▶ **Attività richieste**
1 - Secondo il testo su Capossela e Paolo Conte, in che anno ha debuttato Paolo Conte?
2 - Trascrivi dal testo su Capossela e Paolo Conte tutto ciò che va da "C’è un ultimo" fino a "certo repertorio contiano.".

▶ **Testo fornito**
L’impero del Valzer, la tradizione gitana e circense, le oniriche visioni felliniane, il garbo romantico e al contempo futurista della lingua italiana, confluite nel composto museo di Canzoni A Manovella, hanno sancito un progressivo distacco da Waits e hanno allontanato le sterili polemiche di plagio del grande maestro americano. L’ultimo disco Ovunque Proteggi è andato ancora oltre, superando largamente i consueti limiti dell’opera musicale, rievocando in qualche modo certe schizofrenie artistiche di Frank Zappa.

Per quanto riguarda le analogie con l’opera di Paolo Conte, esse non sono da ricercare tra gli stilemi e i modi dello scrivere o del suonare, ben oltre, in una dimensione precedente alla stesura delle note sulle partiture e più vicina al momento dell’ispirazione. È l’ironia il grande nesso che sublima queste due opere e le lega nella loro natura più intima. È l’ironia, sopra ogni altra caratteristica, ad accomunare l’intuizione e la scrittura di questi due cantautori. Paolo Conte costruì, al suo debutto nel 1970, un sipario di personaggi osservati con un sarcasmo spietato e raccontati con toni quasi crepuscolari. Stravolse l’uso della parola, sfidando la difficile e puntuta lingua italiana a diventare musicale, ad incastrarsi, non solo con le note, ma facendo del testo uno strumento tra gli strumenti. Certe parole, per chi ha ascoltato la musica dell’Avvocato, sono ancora oggi inscindibili da certe melodie, evocano momenti precisi, sono un tutt’uno con determinati brani del repertorio contiano. Allo stesso modo, e andando oltre il puro gusto della parola come strumento, anche Capossela si è servito dell’ironia e dell’ingenuità comica per elevare la propria poetica. L’estetica caposseliana ha dipinto anche le immagini più struggenti con una fine vena di ironica poesia, sfidando e superando il lirismo melenso e la nenia melodica della vecchia scuola cantautoriale italiana (Resto Qua, I Pagliacci e analogamente di Conte, Uomo camion). Vinicio infatti, è uno dei migliori interpreti delle tradizioni: introduce tradizione in grandi quantità nei propri spartiti ma trascendendola e oltrepassandola attraverso l’uso ironico e giocoso della parola (Con una rosa, Nel blu), o viceversa, affiancando a testi impegnati ed intensi un interpretazione vocale sbadata (Signora Luna), una pronuncia o un passaggio musicale di particolare e ingenua comicità (Bardamù).

C’è un ultimo aspetto poco sottolineato, che allinea le opere dell’Avvocato e del Corvotorvo: Conte è stato l’iniziatore della fuga etilica e geografica nell’altrove, del delirio festoso e stralunato nella canzone (si pensi a canzoni come la Quadrille o Ratafià), Vinicio, in tal senso, ha recepito e amplificato le stesse atmosfere, portandole spesso alle loro estreme e visionarie conseguenze (come ad esempio la splendida I pianoforti di Lubecca o la vecchia Zampanò), in altri casi, foggiando da nuova la tradizione, quella bandistica ne L’uomo vivo o quella Centr’Americana nella recente Pena del Alma. Uno dei più freschi esempi di citazione è il ritornello del brano Dove siamo rimasti a terra Nutless?, che pare qualcosa più di un richiamo a certo repertorio contiano.

▶ **Materiale**
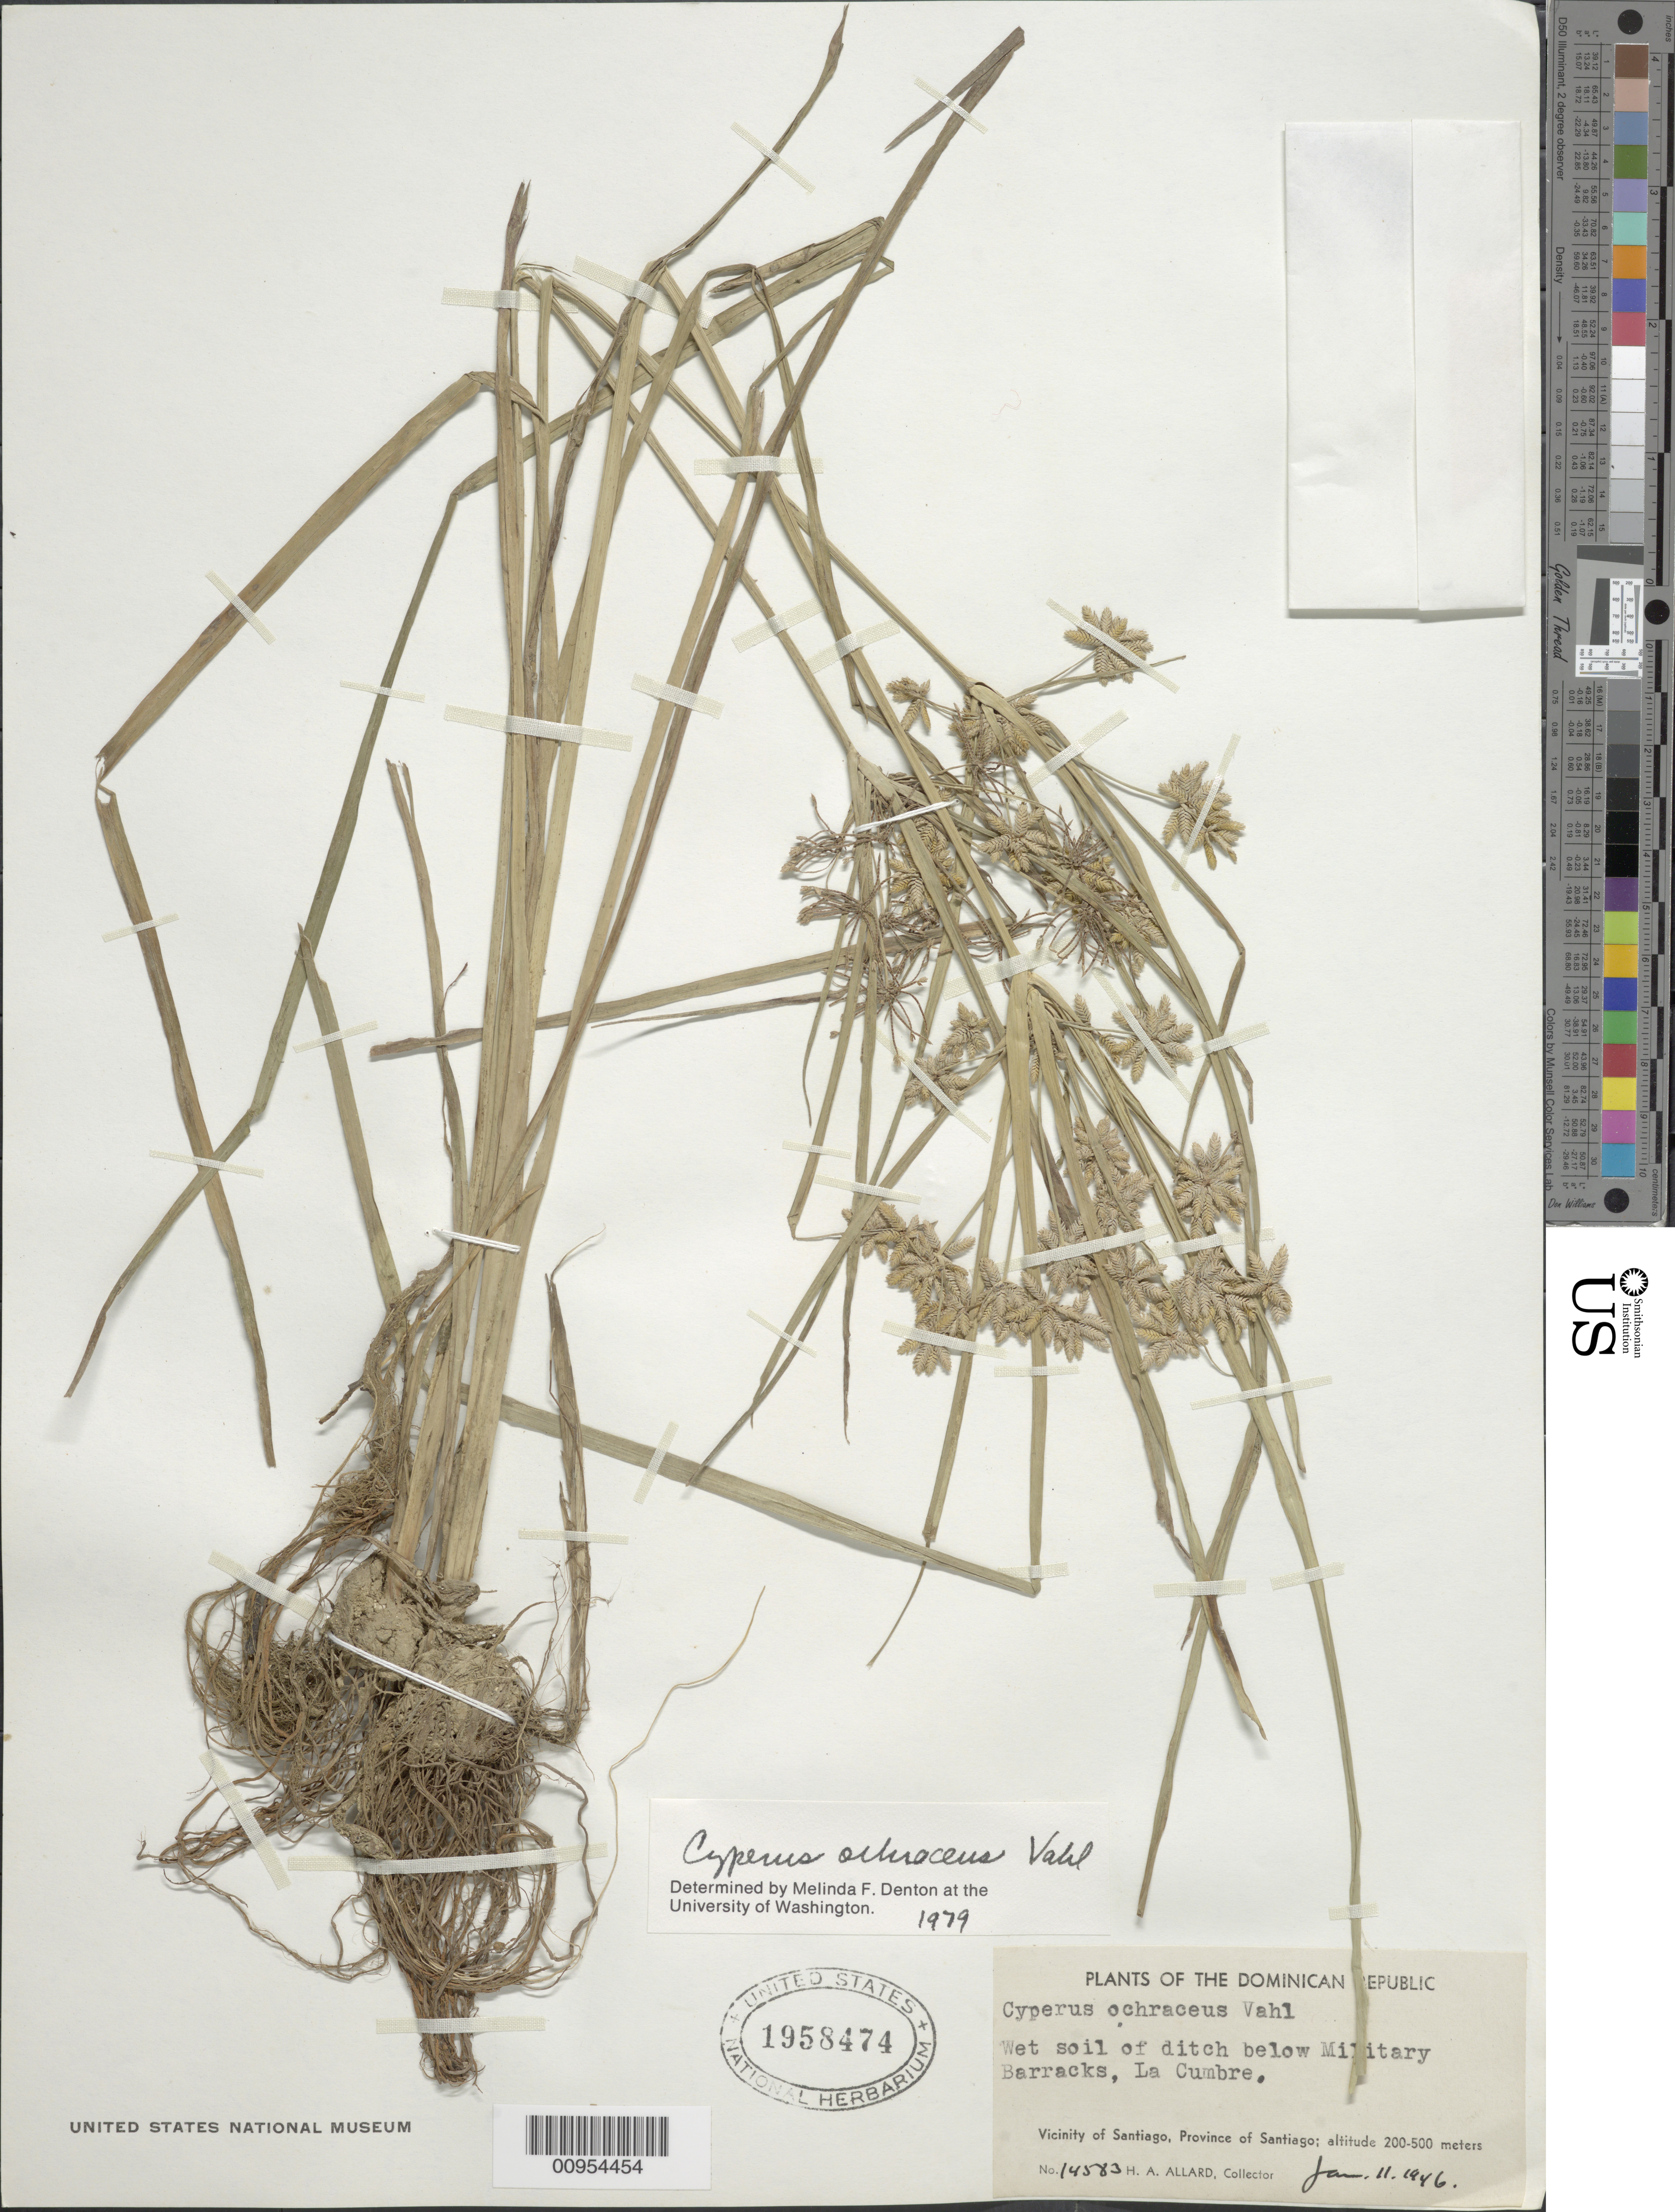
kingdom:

▶ **Soluzioni dell'esercizio**
1 - Nel 1970.

2 -
C’è un ultimo aspetto poco sottolineato, che allinea le opere dell’Avvocato e del Corvotorvo: Conte è stato l’iniziatore della fuga etilica e geografica nell’altrove, del delirio festoso e stralunato nella canzone (si pensi a canzoni come la Quadrille o Ratafià), Vinicio, in tal senso, ha recepito e amplificato le stesse atmosfere, portandole spesso alle loro estreme e visionarie conseguenze (come ad esempio la splendida I pianoforti di Lubecca o la vecchia Zampanò), in altri casi, foggiando da nuova la tradizione, quella bandistica ne L’uomo vivo o quella Centr’Americana nella recente Pena del Alma. Uno dei più freschi esempi di citazione è il ritornello del brano Dove siamo rimasti a terra Nutless?, che pare qualcosa più di un richiamo a certo repertorio contiano.